As early as in 1948, the second virus isolation (Hanzalova strain) was achieved in Europe in the present-day Czech Republic (near Prague).16 The early 1950s played a special role in the history of TBE. In 1952, only a few years after the first virus isolation, a strain that was named “KEM I” was isolated in Hungary. Virus isolations were also achieved in Slovenia in 1953 and in Poland in 1954. In 1954, the first cases of TBE were reported on the island of Bornholm (Denmark). In the same year, TBEV was detected for the first time in Sweden. In Austria, the first TBEV isolates came from Styria in collaboration with Czechoslovak scientists in 1953. The Scharl strain, an isolate form the brain of a fatal human case, was isolated in Vienna, Austria in 1954. In 1958, the virus was detected for the first time in Slovakia. The Kumlinge strain was isolated in Finland in 1959.17,18 In divided Germany, the first virus isolation was achieved by scientists in the German Democratic Republic in the late 1950s.19 In addition, the first case of TBE in Norway was reported as late as 1997.20 In 2020, the virus and human cases were documented for the first time in the British Isles.21 Two years later, TBEV was detected for the first time outside of Europe and Asia on the African continent (Tunisia).22


Figure 4: Prof. Dr. Lev Alexandrovich Zilber (1894 – 1966)

(Source: “Lev Alexandrovich Zilber” written by his son L.L. Kisselev and E.S. Levina, The Publishing House “Science”, Series “Scientific biographies”)

In the Federal Republic of Germany, the Zimmern TBEV strain was isolated for the first time in the region of Lower Franconia in 1970.23, 24 French scientists successfully isolated a TBEV strain in Alsace in 1970.25 It was only in 2016 that the Netherlands reported the first autochthonous cases of TBE and the successful isolation of the Sallandse TBEV strain.26

The detection and natural transmission cycle of TBEV

The first expedition to the Russian Far East was led by Zilber in 1937 and provided first important information on the eco-epidemiology of TBEV within a few months. The causative agent was found to be a virus that was transmitted to a human host via the bite of an Ixodes persulcatus tick (Ixodidae family).

****************

Instructions
1 > Turn the paragraph of the tick-borne encephalitis history text that begins "In the Federal Republic of Germany" into a short list, keeping its main facts.
2 > Write the next few sentences of the tick-borne encephalitis history text, picking up after its last sentence.
None of the data is needed here.

****************

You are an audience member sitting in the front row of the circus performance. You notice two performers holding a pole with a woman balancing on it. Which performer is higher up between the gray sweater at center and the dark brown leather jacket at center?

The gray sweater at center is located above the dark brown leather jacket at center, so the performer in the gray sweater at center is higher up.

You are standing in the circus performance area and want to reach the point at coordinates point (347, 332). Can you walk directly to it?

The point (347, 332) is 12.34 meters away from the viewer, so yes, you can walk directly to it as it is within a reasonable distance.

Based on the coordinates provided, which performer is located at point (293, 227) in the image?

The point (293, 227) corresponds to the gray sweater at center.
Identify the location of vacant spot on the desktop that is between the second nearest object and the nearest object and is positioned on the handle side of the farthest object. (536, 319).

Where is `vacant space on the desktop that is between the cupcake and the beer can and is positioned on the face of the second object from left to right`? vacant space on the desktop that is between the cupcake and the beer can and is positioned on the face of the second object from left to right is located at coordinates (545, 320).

****************

Results of the tasks
1 >
- Federal Republic of Germany: the Zimmern TBEV strain was first isolated in Lower Franconia in 1970.
- France: French scientists isolated a TBEV strain in Alsace in 1970.
- Netherlands: only in 2016 were the first autochthonous TBE cases reported and the Sallandse TBEV strain isolated.

2 >
As mentioned before, the first expedition was followed by two further expeditions to the Russian Far East under the direction of Professor Evgenyi Nikanorovich Pavlovsky, who also was a general in the Red Army. The purpose of the second expedition (1938) was to investigate the spread of TBEV in the field and to identify the reservoir hosts of the virus. The results of the expedition were incorporated into Pavlovsky’s widely acclaimed ideas about the ecology of zoonotic diseases (Natural Nidality of Transmissible Diseases).27, 28 TBEV is transmitted from a natural (transmission-competent) reservoir host to a vector (Ixodes ticks) through a blood meal. Infected vectors may transmit the virus to their accidental hosts (humans) during the next blood meal through the skin via a bite. These reservoir hosts are infected via the bite of an infected tick and transmit the virus to other ticks feeding on the host’s blood. Long-term circulation of the virus depends on the presence of all necessary biotic factors (vectors, hosts) and an appropriate abiotic environment.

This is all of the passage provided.